Jason twists his hand until he’s holding onto Tim instead of the other way around. “I didn’t mean to,” Jason mutters. But he squeezes the shaking hand in his hold – weakly but getting stronger every second. “I’m not interested in a repeat. Promise.”

“You are in so much trouble,” Cass says solemnly. “Little brother.”

He smiles hard enough it hurts. But the good kind of hurt. "Yeah, saw that comin'." Then yelps when Tim yanks him again, this time using his arm as leverage to pull himself close enough to throw his arm over Jason's chest, face pressed against his bloody hoodie, and he just – tries not to cry. Jason sighs and brings his arm up to wrap around Tim. "I just wanted to protect you," he says quietly. "It wouldn't of been fair if you guys got hurt or, or killed because of me."

"Technically, it would've been because of the bad guy," Duke says thickly. He looks up and he's no longer crying, his eyes a little puffy and rimmed pink. "You don't get to decide that for us," he informs Jason. "That's something Batman would do."

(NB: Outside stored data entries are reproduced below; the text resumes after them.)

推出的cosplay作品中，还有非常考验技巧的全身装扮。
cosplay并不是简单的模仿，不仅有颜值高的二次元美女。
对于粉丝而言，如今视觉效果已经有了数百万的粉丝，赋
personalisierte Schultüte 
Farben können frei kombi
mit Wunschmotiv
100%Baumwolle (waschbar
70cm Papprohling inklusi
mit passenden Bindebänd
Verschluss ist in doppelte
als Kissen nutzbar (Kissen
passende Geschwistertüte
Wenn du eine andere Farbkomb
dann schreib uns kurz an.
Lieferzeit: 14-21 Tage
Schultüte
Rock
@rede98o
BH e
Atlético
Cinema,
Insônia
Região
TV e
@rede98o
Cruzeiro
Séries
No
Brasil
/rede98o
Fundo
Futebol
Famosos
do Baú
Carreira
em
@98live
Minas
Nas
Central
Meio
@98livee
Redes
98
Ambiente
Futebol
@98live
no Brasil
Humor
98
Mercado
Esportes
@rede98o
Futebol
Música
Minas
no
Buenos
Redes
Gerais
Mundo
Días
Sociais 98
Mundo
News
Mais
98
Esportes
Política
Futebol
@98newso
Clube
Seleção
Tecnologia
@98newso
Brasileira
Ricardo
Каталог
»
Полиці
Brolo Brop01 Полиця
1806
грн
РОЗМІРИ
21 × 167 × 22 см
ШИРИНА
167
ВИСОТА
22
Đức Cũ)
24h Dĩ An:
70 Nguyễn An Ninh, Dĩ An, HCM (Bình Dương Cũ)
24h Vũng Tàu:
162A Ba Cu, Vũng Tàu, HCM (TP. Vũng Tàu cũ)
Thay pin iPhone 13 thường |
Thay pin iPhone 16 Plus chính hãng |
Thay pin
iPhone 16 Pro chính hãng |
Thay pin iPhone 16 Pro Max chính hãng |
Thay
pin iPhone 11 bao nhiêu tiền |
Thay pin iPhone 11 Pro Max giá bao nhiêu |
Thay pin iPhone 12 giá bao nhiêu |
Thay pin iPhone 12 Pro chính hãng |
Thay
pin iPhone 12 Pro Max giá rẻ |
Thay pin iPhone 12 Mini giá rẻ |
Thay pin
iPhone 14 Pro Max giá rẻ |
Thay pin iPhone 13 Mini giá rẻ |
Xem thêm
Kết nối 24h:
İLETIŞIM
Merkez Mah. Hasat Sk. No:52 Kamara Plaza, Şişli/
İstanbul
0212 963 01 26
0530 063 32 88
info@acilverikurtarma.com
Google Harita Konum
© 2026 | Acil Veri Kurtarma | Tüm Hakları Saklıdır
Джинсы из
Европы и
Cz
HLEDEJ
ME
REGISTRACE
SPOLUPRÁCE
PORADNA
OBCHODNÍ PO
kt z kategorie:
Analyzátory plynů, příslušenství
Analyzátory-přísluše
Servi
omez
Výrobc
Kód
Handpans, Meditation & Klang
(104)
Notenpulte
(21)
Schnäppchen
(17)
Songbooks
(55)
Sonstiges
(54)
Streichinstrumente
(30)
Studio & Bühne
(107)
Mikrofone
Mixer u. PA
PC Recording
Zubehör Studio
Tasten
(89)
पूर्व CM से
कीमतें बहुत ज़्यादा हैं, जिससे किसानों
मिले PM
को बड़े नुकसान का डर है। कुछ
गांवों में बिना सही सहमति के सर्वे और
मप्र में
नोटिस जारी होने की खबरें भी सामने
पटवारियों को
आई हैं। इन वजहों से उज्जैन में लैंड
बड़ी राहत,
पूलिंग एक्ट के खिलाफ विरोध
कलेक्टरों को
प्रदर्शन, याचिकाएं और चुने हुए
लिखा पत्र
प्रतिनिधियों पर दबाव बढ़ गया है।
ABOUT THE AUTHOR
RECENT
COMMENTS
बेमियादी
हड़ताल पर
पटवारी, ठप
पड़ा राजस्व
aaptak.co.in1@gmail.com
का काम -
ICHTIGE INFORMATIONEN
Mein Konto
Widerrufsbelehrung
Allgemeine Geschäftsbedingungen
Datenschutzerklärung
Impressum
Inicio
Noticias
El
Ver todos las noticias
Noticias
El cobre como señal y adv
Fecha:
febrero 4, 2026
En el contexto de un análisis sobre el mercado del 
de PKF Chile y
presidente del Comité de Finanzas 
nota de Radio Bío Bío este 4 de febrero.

Jason recoils, nose wrinkling. "Ugh."

Steph does the most disgusting snort giggle at his expression – and it goes again. And again. Until she's laughing semi-hysterically. Jason grins and huffs out his own laugh. 

Yeah. They're gonna be okay.

Notes:

Hello! Thank you for joining me on this journey that is this fic <3 I learned...yesterday. The day before yesterday? That I had last updated this fic in January which is WILD because it doesn't seem that long ago? I want to apologize for that. I honestly didn't mean to. Finishing this fic became a struggle only because I feel like how I view the characters (mostly Jason) and how I write them (again, mostly Jason) kind of evolved just a little since I started this and that was part my road block. (there were other road blocks but that was plot stuff)

I didn't want to leave this fic unfinished, though. So here we are! A long chapter. Hopefully a satisfying ending for you! Part of the...hmm-ness you might see is because I literally just...wanted to get this fic done. I care about the quality, of course, but I'm also just -throws it into the world-. So. Yeah.

Also, I realized I can't help but have Jason meet femme eldritch beings by dying. Gotham is the one that speaks (not Death (unlike my last "Jason dies" fic)). Honestly. Jason wasn't even supposed to die! I couldn't help it!

Anyway. Thank you again! I hope you enjoyed! I'm so sorry about the wait.